When the Royal Exchange asked me if I’d like to attend the Kenyon College Playwright’s Conference in Gambier, Ohio, my response was a resounding OBVIOUSLY (followed by typing Gambier, Ohio into Google maps). An opportunity to spend a week away from the chaos of London, to write, to study at the prestigious Kenyon College, to be in Gambier, Ohio…? Unturndownable.
Gambier is an hour’s shuttle ride from Ohio’s biggest city, Columbus. To a city girl whose only venture to the States was to mother of cities NYC aged 18, it is very rural and very beautiful: classic road trip landscape. Nestled in the middle of Gambier is Kenyon College – as majestic as it is prestigious and, as one of my shuttle buddies tells me, a liberal oasis in a swing state that recently swung red.

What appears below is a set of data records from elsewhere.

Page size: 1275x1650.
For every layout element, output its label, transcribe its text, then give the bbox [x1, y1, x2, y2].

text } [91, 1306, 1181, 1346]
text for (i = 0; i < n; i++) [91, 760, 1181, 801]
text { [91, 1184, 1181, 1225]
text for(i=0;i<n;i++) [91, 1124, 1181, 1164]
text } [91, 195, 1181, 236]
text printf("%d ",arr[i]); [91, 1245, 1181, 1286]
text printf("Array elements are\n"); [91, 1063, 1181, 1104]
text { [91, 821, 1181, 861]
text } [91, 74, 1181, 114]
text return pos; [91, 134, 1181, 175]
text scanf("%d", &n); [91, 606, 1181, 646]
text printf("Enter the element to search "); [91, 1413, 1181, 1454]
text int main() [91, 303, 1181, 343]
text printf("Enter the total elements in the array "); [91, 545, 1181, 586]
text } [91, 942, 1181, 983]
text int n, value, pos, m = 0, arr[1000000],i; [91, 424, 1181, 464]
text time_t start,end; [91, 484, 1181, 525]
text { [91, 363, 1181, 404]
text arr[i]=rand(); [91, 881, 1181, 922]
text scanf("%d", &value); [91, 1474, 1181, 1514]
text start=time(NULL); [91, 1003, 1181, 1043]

I locate my student’s room, unpack my bag, and head out to the welcome dinner where Wendy McLeod (writer and director of the conference) tells us more about the ethos of KPC. KPC is designed to give us writers space to develop in whatever way we need: the schedule is jam-packed, but no one is taking attendance. This is a bespoke experience, and everything’s up for grabs.
After a much needed sleep to ease the jet lag, I dive in. Monday morning’s class is with Max Webster, the Old Vic’s Associate Director. After a thought-provoking three hours on structure and how to approach the middle of your play, it’s lunch and then some writing in the sunshine. In the evening I check out ‘Open Barn’, KPC’s platform for sharing extracts from work-in-progress, expertly facilitated by Gregg Wiggans and Liz Carlson-Guerin. Each writer is guaranteed a 20-minute slot, to include sharing an extract and a talk-back with the audience. I take a deep breath and sign up for Thursday…
Tuesday morning my class is with Wendy McLeod, whose smart, precise look at writing is a master class in how to lead a master class. I’m inspired, and spend my afternoon looking at my Bruntwood play Sound of Silence in light of Wendy’s provocations. Then I head to the first of three workshops led by ‘the commissioned playwrights’. First up is British playwright Diana Nneka Atuona (commissioned by the Old Vic), who offers a generous insight into her process of research. In the evening, I discover the Village Inn (the only pub on campus) and start to get to know some of the instructors and faculty better. Hours (and pints of ‘the Truth’ – Gambier ale) later, and I’m deep in philosophical debate about the role and responsibility of the playwright. Life doesn’t get much better than this.
Suddenly the week is going too fast. Wednesday we spend a morning with the brilliant Jill Rafson, Director for New Play Development at Roundabout Theater, followed by a workshop by the second of the commissioned playwrights, Phil Dawkins (commissioned by Roundabout). No one’s taking attendance, but I want to be at everything.
Thursday is my favourite day. It starts with an exhilarating workshop with Kenyon-trained actor and playwright Ben Viccellio exploring eight-part story structure. In the afternoon, I have a tutorial with Gregg Wiggans on a new full length play project I’m writing, and feel excited to tackle a new draft. Then Stephen Dietz (third of the commissioned playwrights; here with ACT) gives a lecture (or in Dietz-speak a ‘disruption’) worthy of an award: an honest, provocative talk dethroning the myth of inspiration, and offering an alternative lens through which to view story making. I am ‘disrupted’ in the best way. In the evening, I share an extract from my Bruntwood play at Open Barn – and I am ‘disrupted’ some more. There’s too much good stuff in my brain.
It’s Friday already but I don’t want it to be. The last of my workshops is with the inspirational Emily Penick, Lit Manager at ACT Seattle. Appropriately, it’s on ‘endings’, but I’m just getting started. Emily’s approach shifts something for me, and suddenly I’m looking at my work back to front, and then front to back, and things are consolidating (my story, my characters, the reason why I write). The rest of Friday and Saturday morning is devoted to rehearsed readings of plays by the commissioned playwrights: a great way to end the week, and a treat to witness the work in development.
And then, suddenly, it’s home time. But not before ordering a round of ‘the Truth’ (any excuse to order ‘the Truth’) for my new friends and colleagues. For, although the new ways of thinking I’ve been exposed to will linger for a long while, the thing that will really stick is the friendships. A huge thank you to all the instructors, writers, participants and interns, to KPC for convening an amazing week, and – last but not least – to Kenyon, Bruntwood and the Royal Exchange for making this trip possible.